Two months ago a sporting legend passed away. He stood only 21 inches at the shoulder, yet he was a giant in his field, both a Naismith and a Ruth, the creator of a sport and its greatest practitioner. He could run 35 miles per hour and catch Frisbees nine feet in the air. He was Ashley Whippet, the "K-9 comet," the pioneer and three-time champion of Frisbee Catch & Fetch, the surest jaws on all four paws. On March 11 Ashley Whippet, 13, died of old age at his home in Sierra Madre, Calif.
Ashley was introduced to Frisbees as a puppy when his owner, an Ohio State sophomore named Alex Stein, used them as dishes for Ashley's water and food. By the time he was six months old, he was drawing crowds in the hundreds on the OSU Oval with his acrobatic catches. "He was a ham and a half in front of a crowd," says Stein. "He'd jump up and twist and contort his body on a catch because he knew that's what people liked."
Stein soon realized he had a star on his hands, and in 1974 he and Ashley moved to Hollywood. Alas, the world of show business ignored Stein's pitches. "I'd say, 'I've got a dog who runs 35 miles an hour, jumps nine feet and catches Frisbees,' " says Stein. "They just didn't know what I was talking about." One scout at the William Morris Agency hung up. Some said they didn't handle animals. Others never returned calls.
One day Stein heard that NBC Monday Night Baseball would be in town to televise a Dodgers-Reds game. "A light lit up and I said, 'This is it.' "
Just before the Dodgers came to bat in the bottom of the eighth inning, Stein and Ashley dashed into centerfield and started performing. The crowd cheered, and NBC trained its cameras on Ashley for several precious nationally televised minutes as he raced under throws as long as 90 yards and fielded them with the grace that was to become his hallmark.
When Stein came off the field he was arrested for trespassing (he was later fined $250), and in the commotion was separated from Ashley. Three days later a Long Beach youngster who had taken Ashley home read a piece in the paper about him, and returned him to Stein. In the meantime, Stein got a call from the Rams' halftime coordinator, who eventually signed up Ashley for two games that fall. He appeared at the World Frisbee Championships (then for humans only), on the Tonight Show and with Merv Griffin. As a result of Ashley's performances, formal catch & fetch competition was begun and was included in the world championships in 1975.

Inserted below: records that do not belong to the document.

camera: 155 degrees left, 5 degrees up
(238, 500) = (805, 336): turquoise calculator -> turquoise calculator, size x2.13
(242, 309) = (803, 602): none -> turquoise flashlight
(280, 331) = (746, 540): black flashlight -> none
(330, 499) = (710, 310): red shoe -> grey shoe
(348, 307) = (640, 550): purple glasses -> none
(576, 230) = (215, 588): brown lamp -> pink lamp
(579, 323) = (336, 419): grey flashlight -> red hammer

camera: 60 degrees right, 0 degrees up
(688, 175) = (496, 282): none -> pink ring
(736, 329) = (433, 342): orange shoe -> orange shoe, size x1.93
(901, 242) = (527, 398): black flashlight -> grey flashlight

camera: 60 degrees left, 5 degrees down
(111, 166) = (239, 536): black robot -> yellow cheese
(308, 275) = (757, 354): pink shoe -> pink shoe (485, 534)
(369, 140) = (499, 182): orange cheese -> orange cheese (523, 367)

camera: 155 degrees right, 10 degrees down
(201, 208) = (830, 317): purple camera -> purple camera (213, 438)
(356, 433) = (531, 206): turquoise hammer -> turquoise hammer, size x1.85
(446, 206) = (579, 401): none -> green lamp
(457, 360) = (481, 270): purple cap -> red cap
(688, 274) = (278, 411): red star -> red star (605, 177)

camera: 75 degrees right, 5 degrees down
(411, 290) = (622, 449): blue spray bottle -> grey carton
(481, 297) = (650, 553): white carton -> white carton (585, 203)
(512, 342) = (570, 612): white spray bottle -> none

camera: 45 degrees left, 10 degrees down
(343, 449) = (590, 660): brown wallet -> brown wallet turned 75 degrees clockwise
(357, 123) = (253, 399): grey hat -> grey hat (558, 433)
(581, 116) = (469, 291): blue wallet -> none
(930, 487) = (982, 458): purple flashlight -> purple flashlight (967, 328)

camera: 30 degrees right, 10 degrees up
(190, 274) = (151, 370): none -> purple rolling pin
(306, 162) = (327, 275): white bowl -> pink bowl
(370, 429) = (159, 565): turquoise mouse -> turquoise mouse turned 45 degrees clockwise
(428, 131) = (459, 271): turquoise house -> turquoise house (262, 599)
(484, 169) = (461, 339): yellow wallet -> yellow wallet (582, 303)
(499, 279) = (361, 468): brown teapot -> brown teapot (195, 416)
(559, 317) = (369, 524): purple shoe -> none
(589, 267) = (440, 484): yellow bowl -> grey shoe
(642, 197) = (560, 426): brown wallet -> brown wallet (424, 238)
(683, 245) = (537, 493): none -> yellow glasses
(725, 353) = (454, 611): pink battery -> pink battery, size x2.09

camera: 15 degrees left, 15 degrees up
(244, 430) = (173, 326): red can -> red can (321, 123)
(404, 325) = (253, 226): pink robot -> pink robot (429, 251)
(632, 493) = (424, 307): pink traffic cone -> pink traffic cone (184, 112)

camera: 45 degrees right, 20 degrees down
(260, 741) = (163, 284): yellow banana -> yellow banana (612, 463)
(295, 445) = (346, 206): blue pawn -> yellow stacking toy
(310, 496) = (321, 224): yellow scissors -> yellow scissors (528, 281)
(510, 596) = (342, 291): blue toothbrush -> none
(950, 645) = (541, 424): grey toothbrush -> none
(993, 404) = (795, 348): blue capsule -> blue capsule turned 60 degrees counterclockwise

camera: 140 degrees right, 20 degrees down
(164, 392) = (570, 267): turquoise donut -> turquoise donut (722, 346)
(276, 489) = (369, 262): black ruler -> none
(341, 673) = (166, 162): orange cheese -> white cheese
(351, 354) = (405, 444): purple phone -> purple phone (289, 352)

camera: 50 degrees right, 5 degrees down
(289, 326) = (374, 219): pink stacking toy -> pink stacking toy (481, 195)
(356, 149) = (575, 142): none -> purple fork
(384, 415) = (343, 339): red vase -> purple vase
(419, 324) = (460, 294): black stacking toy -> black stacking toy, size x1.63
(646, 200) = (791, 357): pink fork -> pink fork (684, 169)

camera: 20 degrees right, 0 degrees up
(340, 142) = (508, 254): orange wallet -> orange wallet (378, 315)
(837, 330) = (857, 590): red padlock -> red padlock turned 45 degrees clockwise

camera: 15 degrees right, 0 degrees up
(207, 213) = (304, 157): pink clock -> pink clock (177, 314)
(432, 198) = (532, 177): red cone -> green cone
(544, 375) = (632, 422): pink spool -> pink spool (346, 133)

The object of catch & fetch is to complete as many throws as possible in a two-minute span. The throws must cover at least 15 yards, and extra points are awarded if the dog has all four paws off the ground during a catch. Ashley had sure jaws and a love of flight, but he also had the discipline to return swiftly after each throw—a quality often lacking in the most gifted dogs.
In the years that he reigned as top dog in the Frisbee world (1975-77), Ashley was on Wide World of Sports and in a documentary. Floating Free, filmed at the '77 nationals and nominated for an Academy Award. He played with Amy Carter's dog, Grits, on the White House lawn and performed at Super Bowl XII and on Monday Night Football.
Time finally caught up with the champion in 1978, when he was beaten in the worlds by Dink, a mixed yellow Labrador from Maryland. Last year his touring duties as spokesdog for Gaines were taken over by his daughter Lady Ashley, who, at 14 inches and 15 pounds, makes catches eight feet in the air with the acrobatic panache of her father.
In all, Ashley is survived by 60 sons and daughters and 12 granddogs, but his greatest legacy will always be the sport he created. In 1982 the national catch & fetch series was officially renamed the Ashley Whippet Invitational, and this year more than 15,000 dogs are expected to take part. The finals will be held in the Astrodome on Sept. 15. "Without Ashley it certainly would never have happened," says George Sappenfield, p.r. director for Wham-O, the Frisbee manufacturer. "He's a legend."
"He was loved by everybody," says Stein. "He was the greatest. There will never be another dog who can do what he could do. He was so smart, and he had the coordination of a Dr. J or a Michael Jordan...or a Baryshnikov. He was a master."